[Source information]:
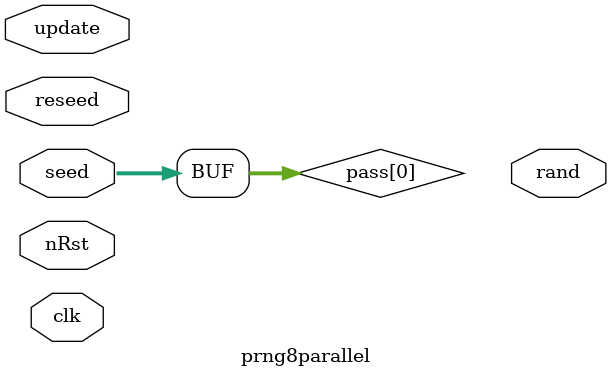
<source format=v>
module prng8parallel(
	input	                        clk,
	input	                        nRst,
   input                         update,
   input                         reseed,
   input          [WIDTH-1:0]    seed,
   output         [WIDTH-1:0]    rand
);
   
   parameter WIDTH = 8;

   wire  [WIDTH-1:0] pass  [WIDTH:0];

   assign pass[0] = seed;

   genvar i;
   generate
      for(i=0;i<WIDTH;i=i+1) begin:prng8
         prng8 prng8(
            .clk     (clk        ),
            .nRst    (nRst       ),
            .update  (update     ),
            .reseed  (reseed     ),
            .seed    (pass[i]    ),
            .rand    (pass[i+1]  )
         );
      end
   endgenerate
endmodule

</source>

[What needs to be done]: Output each entry above word for word. The pictures stay out.

[Completed task]:
<source format=v>
module prng8parallel(
	input	                        clk,
	input	                        nRst,
   input                         update,
   input                         reseed,
   input          [WIDTH-1:0]    seed,
   output         [WIDTH-1:0]    rand
);
   
   parameter WIDTH = 8;

   wire  [WIDTH-1:0] pass  [WIDTH:0];

   assign pass[0] = seed;

   genvar i;
   generate
      for(i=0;i<WIDTH;i=i+1) begin:prng8
         prng8 prng8(
            .clk     (clk        ),
            .nRst    (nRst       ),
            .update  (update     ),
            .reseed  (reseed     ),
            .seed    (pass[i]    ),
            .rand    (pass[i+1]  )
         );
      end
   endgenerate
endmodule

</source>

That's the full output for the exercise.